Леона замолчала, понимая, что, как ни чудесно было узнать о ее настоящих родителях, жизнь Дюка и ее, Сола и Арабеллы не может идти так же, как жизнь сэра Уильяма.
– Ничего, ничего, не беспокойся! Я все понимаю. Но ты приедешь в гости?
– Конечно.
– И не откладывай визит слишком надолго, ведь я стар. Я не очень богатый человек, как я уже говорил, но все, что останется после меня, будет твоим. Твой сын, что он делает? Кто он?
– О, он многим занимается, – с гордостью ответила Леона, – шахтер, фермер, но больше всего художник: он вырезает фигурки, животных, странных существ. Даже американцы покупают их.
– Американцы? Пф! К чему заботиться о янки, когда вокруг полно добрых англичан? О, прости меня, я, должно быть, ограниченный человек, но когда всю жизнь проводишь в армии, то становишься нетерпимым.
Когда они расставались, каждый из них понимал, что они, хотя стали богаче, обретя друг друга, никогда не смогут сойтись по-настоящему.
И это последнее предположение было верным.
Спустя месяц сэр Уильям Уингрейн был обнаружен мирно отдыхающим в своем кресле под каштаном в саду. Запах роз витал в спокойном воздухе. Пенсне было водружено на нос, одна рука отдыхала на бумагах, которые лежали на коленях. На губах старика застыла улыбка, как будто он думал о чем-то, что доставляло ему удовольствие. Но он был мертв, мертв уже на протяжении часа.
17
Леона решила ничего пока не говорить Солу. Сол, думала она, мучаясь противоречиями, будет ошеломлен таким поворотом судьбы. У него и так достаточно проблем с Арабеллой и с работой.

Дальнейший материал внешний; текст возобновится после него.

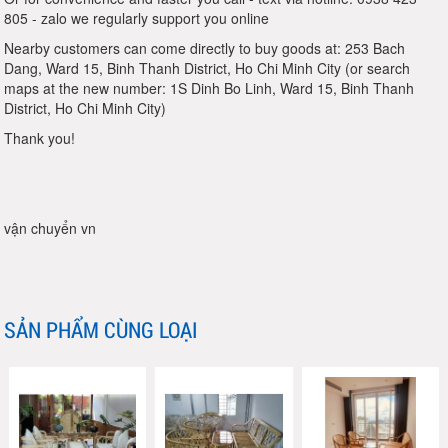
805 - zalo we regularly support you online
Nearby customers can come directly to buy goods at: 253 Bach
Dang, Ward 15, Binh Thanh District, Ho Chi Minh City (or search
maps at the new number: 1S Dinh Bo Linh, Ward 15, Binh Thanh
District, Ho Chi Minh City)
Thank you!
vận chuyển vn
SẢN PHẨM CÙNG LOẠI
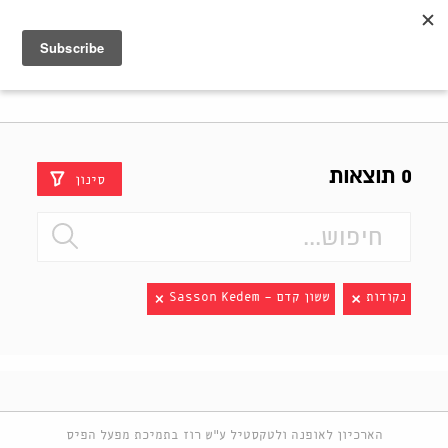
Shenkar
Logo
0 תוצאות
סינון
נקודות
ששון קדם - Sasson Kedem
הארכיון לאופנה ולטקסטיל ע"ש רוז בתמיכת מפעל הפיס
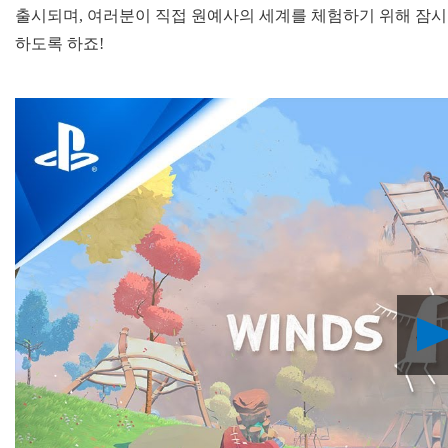
출시되며, 여러분이 직접 원예사의 세계를 체험하기 위해 잠시
하도록 하죠!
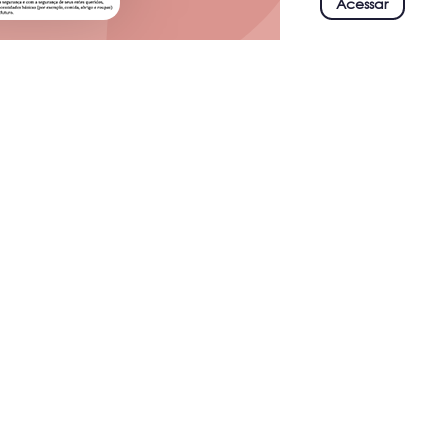
Acessar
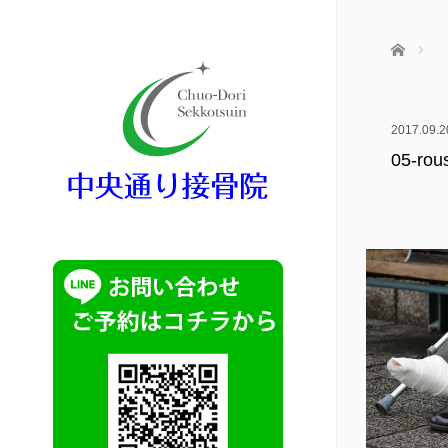
ホーム
2017.09.2
05-rou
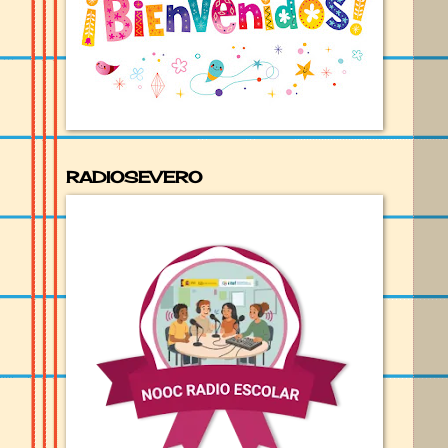
RADIOSEVERO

Погода переменилась, небо почти все время было затянуто грозовыми облаками. Усиливающийся ветер разбивал громадные волны о скалы. Реки и ручьи словно вздулись. Что-то дикое и упрямое просыпалось в Руперте в такие моменты, вот и в тот день во внезапном порыве неповиновения стихии он оседлал свою кобылу и поехал к скалам, впервые в жизни чувствуя себя стражем собственной территории. Конюх, старый и сварливый человек, который служил в доме еще при сэре Джеральде, сделал попытку остановить его.
– Это небезопасно, сэр. И нет смысла рисковать собой и хорошей лошадью. Земля около Келина ненадежна, как вам известно. Я помню время...
Руперт презрительно фыркнул.
– Перестань болтать вздор, старик! Я знаю, что делаю, Фернгейт – моя земля, моя собственность, и у меня есть право и обязанность посмотреть, что происходит. Я здесь хозяин, не забывай этого, я – сэр Руперт Куртни!
Он вскочил на лошадь, пустил ее в галоп и поскакал к берегу. Старый конюх проводил его тревожным взглядом.
– Как будто сошел с ума, – сказал он позже в кухне горничной. – Чем он кончит, один Бог знает. Хорошо, что его младшая сестра отсюда уехала. Эта ночь будет плохой для Фернгейта, попомните мои слова.
Служанка съёжилась от страха, услышав раскаты грома за окном. Окна дребезжали от диких порывов ветра, а где-то в северном крыле здания послышался шум осыпающихся кирпичей с полуразрушенной трубы. Оулесвик, укрепленный стараниями Дюка, стоял прочно, хотя недостроенное крыло нового дома слегка пострадало. Но Фернгейт, за которым давно никто не следил, сотрясало до основания, а когда волны смыли часть земли с Келина, что вызвало оползень, полкрыла большого дома смыло в море. Руперт в это время как раз подъезжал к дому. Вдруг он почувствовал движение почвы. Внезапно земля разверзлась прямо перед ним, он сделал последнюю попытку спастись, вонзив шпоры в бока лошади.
Но было поздно.
Камни и грязь образовали темное облако, которое поглотило и лошадь, и всадника.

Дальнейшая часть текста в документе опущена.